[Dataset entries]
☆ ☆ ☆ ☆ ☆

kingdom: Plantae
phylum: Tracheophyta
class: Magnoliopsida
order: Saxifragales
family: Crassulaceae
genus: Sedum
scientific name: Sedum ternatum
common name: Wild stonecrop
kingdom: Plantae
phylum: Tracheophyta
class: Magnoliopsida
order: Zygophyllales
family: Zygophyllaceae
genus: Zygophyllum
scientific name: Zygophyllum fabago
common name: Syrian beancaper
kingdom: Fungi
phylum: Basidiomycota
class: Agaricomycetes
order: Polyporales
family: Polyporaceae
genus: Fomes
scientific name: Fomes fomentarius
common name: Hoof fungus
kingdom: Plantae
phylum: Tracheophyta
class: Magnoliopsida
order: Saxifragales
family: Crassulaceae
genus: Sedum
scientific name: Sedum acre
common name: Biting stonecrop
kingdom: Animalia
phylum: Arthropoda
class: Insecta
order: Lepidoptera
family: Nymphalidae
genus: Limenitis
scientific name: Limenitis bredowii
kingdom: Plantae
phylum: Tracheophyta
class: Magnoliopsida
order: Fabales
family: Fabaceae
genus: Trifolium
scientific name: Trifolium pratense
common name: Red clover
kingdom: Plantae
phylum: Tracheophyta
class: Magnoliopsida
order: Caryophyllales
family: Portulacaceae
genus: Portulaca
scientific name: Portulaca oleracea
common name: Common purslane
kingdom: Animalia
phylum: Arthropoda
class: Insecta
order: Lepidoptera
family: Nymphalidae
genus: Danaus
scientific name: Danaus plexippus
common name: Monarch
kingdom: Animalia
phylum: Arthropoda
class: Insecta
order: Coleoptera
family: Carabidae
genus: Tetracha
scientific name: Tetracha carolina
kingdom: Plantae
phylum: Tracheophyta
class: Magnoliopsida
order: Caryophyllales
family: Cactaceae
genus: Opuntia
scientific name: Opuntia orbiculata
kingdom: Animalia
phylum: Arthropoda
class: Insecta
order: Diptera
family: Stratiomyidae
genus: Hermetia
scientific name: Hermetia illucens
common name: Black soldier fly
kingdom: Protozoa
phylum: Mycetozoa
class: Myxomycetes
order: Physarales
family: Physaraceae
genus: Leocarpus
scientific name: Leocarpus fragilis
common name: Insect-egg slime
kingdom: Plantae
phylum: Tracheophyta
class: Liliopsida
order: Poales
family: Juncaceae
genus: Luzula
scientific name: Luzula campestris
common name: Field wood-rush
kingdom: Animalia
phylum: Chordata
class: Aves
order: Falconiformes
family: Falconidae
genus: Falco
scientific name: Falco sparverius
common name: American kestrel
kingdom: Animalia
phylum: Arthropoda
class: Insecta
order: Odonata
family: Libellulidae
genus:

☆ ☆ ☆ ☆ ☆

PROBLEM TO SOLVE >>
Recast all of the data above as a Markdown table with two columns, Row and Line, where Row is the line's number and Line is its text. Omit any blank lines.

SOLUTION TO THIS PROBLEM >>
| Row | Line |
|---|---|
| 1 | kingdom: Plantae |
| 2 | phylum: Tracheophyta |
| 3 | class: Magnoliopsida |
| 4 | order: Saxifragales |
| 5 | family: Crassulaceae |
| 6 | genus: Sedum |
| 7 | scientific name: Sedum ternatum |
| 8 | common name: Wild stonecrop |
| 9 | kingdom: Plantae |
| 10 | phylum: Tracheophyta |
| 11 | class: Magnoliopsida |
| 12 | order: Zygophyllales |
| 13 | family: Zygophyllaceae |
| 14 | genus: Zygophyllum |
| 15 | scientific name: Zygophyllum fabago |
| 16 | common name: Syrian beancaper |
| 17 | kingdom: Fungi |
| 18 | phylum: Basidiomycota |
| 19 | class: Agaricomycetes |
| 20 | order: Polyporales |
| 21 | family: Polyporaceae |
| 22 | genus: Fomes |
| 23 | scientific name: Fomes fomentarius |
| 24 | common name: Hoof fungus |
| 25 | kingdom: Plantae |
| 26 | phylum: Tracheophyta |
| 27 | class: Magnoliopsida |
| 28 | order: Saxifragales |
| 29 | family: Crassulaceae |
| 30 | genus: Sedum |
| 31 | scientific name: Sedum acre |
| 32 | common name: Biting stonecrop |
| 33 | kingdom: Animalia |
| 34 | phylum: Arthropoda |
| 35 | class: Insecta |
| 36 | order: Lepidoptera |
| 37 | family: Nymphalidae |
| 38 | genus: Limenitis |
| 39 | scientific name: Limenitis bredowii |
| 40 | kingdom: Plantae |
| 41 | phylum: Tracheophyta |
| 42 | class: Magnoliopsida |
| 43 | order: Fabales |
| 44 | family: Fabaceae |
| 45 | genus: Trifolium |
| 46 | scientific name: Trifolium pratense |
| 47 | common name: Red clover |
| 48 | kingdom: Plantae |
| 49 | phylum: Tracheophyta |
| 50 | class: Magnoliopsida |
| 51 | order: Caryophyllales |
| 52 | family: Portulacaceae |
| 53 | genus: Portulaca |
| 54 | scientific name: Portulaca oleracea |
| 55 | common name: Common purslane |
| 56 | kingdom: Animalia |
| 57 | phylum: Arthropoda |
| 58 | class: Insecta |
| 59 | order: Lepidoptera |
| 60 | family: Nymphalidae |
| 61 | genus: Danaus |
| 62 | scientific name: Danaus plexippus |
| 63 | common name: Monarch |
| 64 | kingdom: Animalia |
| 65 | phylum: Arthropoda |
| 66 | class: Insecta |
| 67 | order: Coleoptera |
| 68 | family: Carabidae |
| 69 | genus: Tetracha |
| 70 | scientific name: Tetracha carolina |
| 71 | kingdom: Plantae |
| 72 | phylum: Tracheophyta |
| 73 | class: Magnoliopsida |
| 74 | order: Caryophyllales |
| 75 | family: Cactaceae |
| 76 | genus: Opuntia |
| 77 | scientific name: Opuntia orbiculata |
| 78 | kingdom: Animalia |
| 79 | phylum: Arthropoda |
| 80 | class: Insecta |
| 81 | order: Diptera |
| 82 | family: Stratiomyidae |
| 83 | genus: Hermetia |
| 84 | scientific name: Hermetia illucens |
| 85 | common name: Black soldier fly |
| 86 | kingdom: Protozoa |
| 87 | phylum: Mycetozoa |
| 88 | class: Myxomycetes |
| 89 | order: Physarales |
| 90 | family: Physaraceae |
| 91 | genus: Leocarpus |
| 92 | scientific name: Leocarpus fragilis |
| 93 | common name: Insect-egg slime |
| 94 | kingdom: Plantae |
| 95 | phylum: Tracheophyta |
| 96 | class: Liliopsida |
| 97 | order: Poales |
| 98 | family: Juncaceae |
| 99 | genus: Luzula |
| 100 | scientific name: Luzula campestris |
| 101 | common name: Field wood-rush |
| 102 | kingdom: Animalia |
| 103 | phylum: Chordata |
| 104 | class: Aves |
| 105 | order: Falconiformes |
| 106 | family: Falconidae |
| 107 | genus: Falco |
| 108 | scientific name: Falco sparverius |
| 109 | common name: American kestrel |
| 110 | kingdom: Animalia |
| 111 | phylum: Arthropoda |
| 112 | class: Insecta |
| 113 | order: Odonata |
| 114 | family: Libellulidae |
| 115 | genus: |